When the first Mirror's Edge was released in 2008, the action game was not a blockbuster hit. But it nevertheless gained a cult following, thanks to its innovative take on the genre, whereby players zip around the rooftops of a dystopian city with cool parkour moves.
The same intense, high-rise action is back in Mirror's Edge: Catalyst. Only this time, the gameplay is noticeably more fluid, thrilling and intuitive.
A reboot of the original game, Catalyst places you in the cool red shoes of Faith, before the events of the first Mirror's Edge.
There are some callbacks to characters that fans of the first game will definitely notice, but Catalyst is a different game altogether, with a brand-new storyline and changes to Faith's origin story.
Faith is a Runner - an illegal delivery person whose services are sought by those who want to deliver packages without the knowledge of the corporate Conglomerate, which runs the city of Glass.
The game retains the thrill of zipping along the rooftops of a whitewashed, gleaming city. No rooftop, ledge, scaffolding or anything that looks scalable is off-limits for Faith, which makes the city a giant puzzle or playground for the player.
PRICE: $69.90 (PC, version tested), $79.90 (PlayStation 4), $79.90 (Xbox One)
GENRE: First-person action
It might take a while to get used to the controls, especially when the high-octane action demands split-second reaction to run along a wall before jumping onto a ledge. Tap the button a second too late, and you end up as a splatter on the sidewalk.
The real fun of Catalyst began when the controls clicked and came naturally for me, a few hours into the game.

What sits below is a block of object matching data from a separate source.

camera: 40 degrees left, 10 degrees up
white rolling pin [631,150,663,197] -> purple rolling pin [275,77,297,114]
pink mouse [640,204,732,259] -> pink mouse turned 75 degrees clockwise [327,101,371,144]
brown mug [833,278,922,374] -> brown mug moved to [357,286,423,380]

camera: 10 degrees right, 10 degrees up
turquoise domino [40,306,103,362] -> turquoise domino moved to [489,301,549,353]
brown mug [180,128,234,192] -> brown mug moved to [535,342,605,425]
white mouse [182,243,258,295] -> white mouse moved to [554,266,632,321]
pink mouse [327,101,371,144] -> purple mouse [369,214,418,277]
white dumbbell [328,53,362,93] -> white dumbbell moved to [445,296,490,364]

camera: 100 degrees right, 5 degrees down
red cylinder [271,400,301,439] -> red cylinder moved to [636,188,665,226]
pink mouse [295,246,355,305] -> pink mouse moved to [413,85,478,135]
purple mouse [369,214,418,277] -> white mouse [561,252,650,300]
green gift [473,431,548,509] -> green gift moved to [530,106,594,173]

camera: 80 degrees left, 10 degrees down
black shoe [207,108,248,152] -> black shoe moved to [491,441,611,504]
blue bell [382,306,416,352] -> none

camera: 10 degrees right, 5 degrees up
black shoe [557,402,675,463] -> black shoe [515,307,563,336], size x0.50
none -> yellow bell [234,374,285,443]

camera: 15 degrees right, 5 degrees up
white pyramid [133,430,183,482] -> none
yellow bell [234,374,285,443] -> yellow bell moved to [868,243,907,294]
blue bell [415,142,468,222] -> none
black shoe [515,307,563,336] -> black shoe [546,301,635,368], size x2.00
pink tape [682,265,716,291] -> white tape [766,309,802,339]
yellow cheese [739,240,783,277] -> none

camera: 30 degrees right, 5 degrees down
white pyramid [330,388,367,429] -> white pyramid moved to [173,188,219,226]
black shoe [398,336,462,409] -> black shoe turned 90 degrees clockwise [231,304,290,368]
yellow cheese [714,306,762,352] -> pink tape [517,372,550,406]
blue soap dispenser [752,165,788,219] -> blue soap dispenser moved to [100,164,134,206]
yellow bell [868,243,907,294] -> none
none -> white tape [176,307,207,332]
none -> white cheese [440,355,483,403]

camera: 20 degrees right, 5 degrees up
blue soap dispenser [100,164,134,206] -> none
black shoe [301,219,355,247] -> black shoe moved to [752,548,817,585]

I went from cautious runner to brazen daredevil, hopping and leaping across buildings with reckless abandon at an exhilarating pace.
The biggest addition to Catalyst is the mag rope, which Faith can throw out and use to swing across buildings or gaps like a superhero. This opens up far more options for travelling the game world.
Of course, there are baddies looking to break up your free-running fun. Combat in Catalyst can feel a little clunky at times, but this is somewhat redeemed by its integration into the polished parkour action.
By building up a "focus bar" through parkour stunts, Faith can run through and knock out the bad guys with just a single punch, making action more fluid and fast-paced.
Catalyst's storyline is a bit weak, with a generic "evil corporation wants to rule the masses" plotline and a few requisite twists thrown in.
Much of the joy of the game comes from exploring the open world of Glass, with lots of optional side missions to fulfil and opportunities to hit the ground running.
Carrying out more missions earns you more Scrip, the currency to purchase upgrades in the form of fancy new moves, or combat skills that give you more options with Faith.
But after several hours of flipping and jumping as a lone player, and having zipped through most of the open world, things started to feel cold and stagnant.
The game world is also too sparsely populated, making the city feel too lifeless and uninteresting the more you traverse it.
I guess absolute freedom is still constrained by level design and character mechanics.
•Verdict: Mirror's Edge: Catalyst takes the parkour action of the original to new heights which fans will want to re-experience.